BALTIMORE, Md. — With the imminent closure of the Baltimore Harbour Marketplace and a resulting glut of empty space, a major sporting goods company is looking to create a new type of competition surface.

TopOfTheCircle.com has learned that the new surface is going to be a type of long-grain synthetic infill turf with fiber-optic technology built into each strand of artificial grass. This allows the field to be lit up at key points in the game as well as to show graphics and perhaps sponsor logos onto the pitch during games.

“Based on what we saw during the NBA All-Star Game as well as with league basketball at Bayern Munich, we thought it was time to try to expand the concept of the light-up surface outdoors,” said Si Yue, spokesman for the Polo Flair company. “And what better place than Baltimore, a great sports town?”

Yue pointed to the number of multi-use surfaces already in operations at schools and universities across the United States as a reason to install a fiber-optic field.

“Go to just about any field and you’ll see confusing sets of lines,” Yue said. “You have white lines for football, black lines for soccer, blue for lacrosse, and so on. With fiber optics, you just push a button, and you change the surface from one to another. You also don’t need to re-line fields halfway through a season.”

Yue also said the company is working on in-game technologies to aid in officiating as well as to give fans an idea as to what was going on.

“Lacrosse, especially as played by women, is a key market for this technology,” Yue said. “You can press a button at the inception of an eight-meter free position and have colored wedges show in the blades to show which team has the right to which hashmark. Too, the people running the technology can highlight, for example, the two restart dots behind the goal, or a circle for an exclusion zone.

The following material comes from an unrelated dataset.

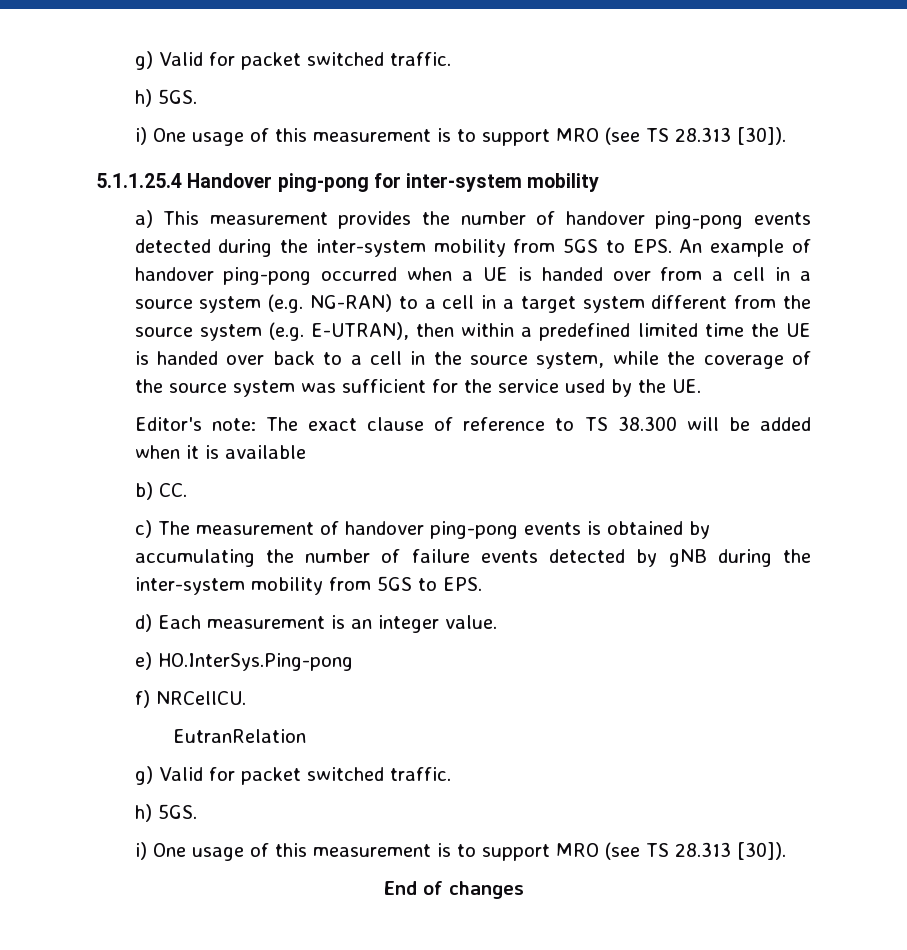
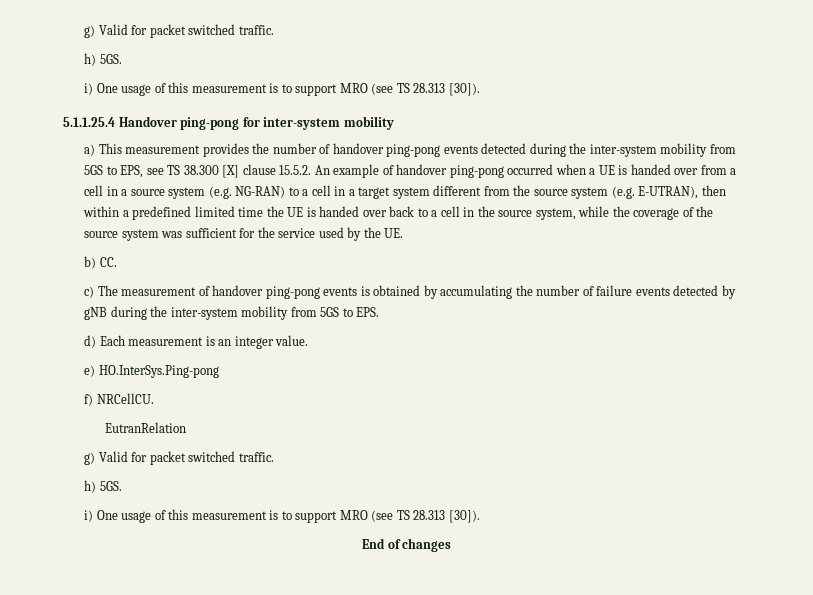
[632,239,672,253] EPS. -> [120,164,312,178] EPS, see TS 38.300 [X] clause 15.5.2.
[134,416,812,431] [134,445,306,459] // Editor's note: The exact clause of reference to TS 38.300 will be added when it is available -> (404, 233) none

With this system, everybody will know what is four meters and what is not.”

The Flair company also touted the ability to show graphics and pictures right onto the pitch at key times during the match, including counting down the last 10 seconds of a possession clock.

“The players do pay attention to what is on the field as well as to clocks behind the goals,” Yue said. “This will make a clock going ‘into the red’ have more meaning.”

The company addressed possible drawbacks with the technology, including long-term wear and tear and how the turf will react to water.

“If maintained adequately, a fiber optic lighting system should last for years,” Yue said. “You see fiber-optics outdoors on houses during the Christmas season, and the lights work in extreme cold, and even during and after snowstorms. Compared to that, having 24 players running around is a piece of cake.”

Polo Flair is working with a number of governing bodies of sport for this concept, which has an opening proof-of-concept date of April 1, 2025.